### Your task
Copy the records below line for line, changing nothing.

Quiz items based on charts
===

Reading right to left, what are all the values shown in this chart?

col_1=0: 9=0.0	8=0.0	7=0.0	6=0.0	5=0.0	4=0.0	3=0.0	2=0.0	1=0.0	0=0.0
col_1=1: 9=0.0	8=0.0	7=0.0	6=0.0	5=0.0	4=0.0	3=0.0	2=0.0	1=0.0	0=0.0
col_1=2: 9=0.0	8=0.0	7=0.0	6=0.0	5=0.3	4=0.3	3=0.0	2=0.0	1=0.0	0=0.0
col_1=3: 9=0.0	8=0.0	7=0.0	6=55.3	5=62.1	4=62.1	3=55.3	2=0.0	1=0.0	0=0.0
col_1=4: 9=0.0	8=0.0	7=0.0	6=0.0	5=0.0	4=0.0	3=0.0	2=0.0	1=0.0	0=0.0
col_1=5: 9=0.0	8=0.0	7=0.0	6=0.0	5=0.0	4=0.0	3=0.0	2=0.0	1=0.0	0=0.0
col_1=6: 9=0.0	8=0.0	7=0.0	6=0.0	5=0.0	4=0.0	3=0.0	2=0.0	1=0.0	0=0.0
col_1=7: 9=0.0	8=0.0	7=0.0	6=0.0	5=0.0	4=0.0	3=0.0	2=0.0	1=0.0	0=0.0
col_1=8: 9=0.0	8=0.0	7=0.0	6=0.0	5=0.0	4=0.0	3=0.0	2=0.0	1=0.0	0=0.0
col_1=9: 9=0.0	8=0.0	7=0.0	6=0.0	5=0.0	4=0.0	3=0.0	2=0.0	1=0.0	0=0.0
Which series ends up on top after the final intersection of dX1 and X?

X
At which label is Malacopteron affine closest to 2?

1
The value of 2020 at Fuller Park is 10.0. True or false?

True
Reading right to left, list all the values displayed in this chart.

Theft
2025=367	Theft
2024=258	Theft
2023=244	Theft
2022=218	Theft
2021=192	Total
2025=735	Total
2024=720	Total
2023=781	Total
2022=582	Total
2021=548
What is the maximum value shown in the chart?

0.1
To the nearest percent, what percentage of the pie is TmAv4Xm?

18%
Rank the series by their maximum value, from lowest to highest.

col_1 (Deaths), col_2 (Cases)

===

### Response to this exercise
Reading right to left, what are all the values shown in this chart?

col_1=0: 9=0.0	8=0.0	7=0.0	6=0.0	5=0.0	4=0.0	3=0.0	2=0.0	1=0.0	0=0.0
col_1=1: 9=0.0	8=0.0	7=0.0	6=0.0	5=0.0	4=0.0	3=0.0	2=0.0	1=0.0	0=0.0
col_1=2: 9=0.0	8=0.0	7=0.0	6=0.0	5=0.3	4=0.3	3=0.0	2=0.0	1=0.0	0=0.0
col_1=3: 9=0.0	8=0.0	7=0.0	6=55.3	5=62.1	4=62.1	3=55.3	2=0.0	1=0.0	0=0.0
col_1=4: 9=0.0	8=0.0	7=0.0	6=0.0	5=0.0	4=0.0	3=0.0	2=0.0	1=0.0	0=0.0
col_1=5: 9=0.0	8=0.0	7=0.0	6=0.0	5=0.0	4=0.0	3=0.0	2=0.0	1=0.0	0=0.0
col_1=6: 9=0.0	8=0.0	7=0.0	6=0.0	5=0.0	4=0.0	3=0.0	2=0.0	1=0.0	0=0.0
col_1=7: 9=0.0	8=0.0	7=0.0	6=0.0	5=0.0	4=0.0	3=0.0	2=0.0	1=0.0	0=0.0
col_1=8: 9=0.0	8=0.0	7=0.0	6=0.0	5=0.0	4=0.0	3=0.0	2=0.0	1=0.0	0=0.0
col_1=9: 9=0.0	8=0.0	7=0.0	6=0.0	5=0.0	4=0.0	3=0.0	2=0.0	1=0.0	0=0.0
Which series ends up on top after the final intersection of dX1 and X?

X
At which label is Malacopteron affine closest to 2?

1
The value of 2020 at Fuller Park is 10.0. True or false?

True
Reading right to left, list all the values displayed in this chart.

Theft
2025=367	Theft
2024=258	Theft
2023=244	Theft
2022=218	Theft
2021=192	Total
2025=735	Total
2024=720	Total
2023=781	Total
2022=582	Total
2021=548
What is the maximum value shown in the chart?

0.1
To the nearest percent, what percentage of the pie is TmAv4Xm?

18%
Rank the series by their maximum value, from lowest to highest.

col_1 (Deaths), col_2 (Cases)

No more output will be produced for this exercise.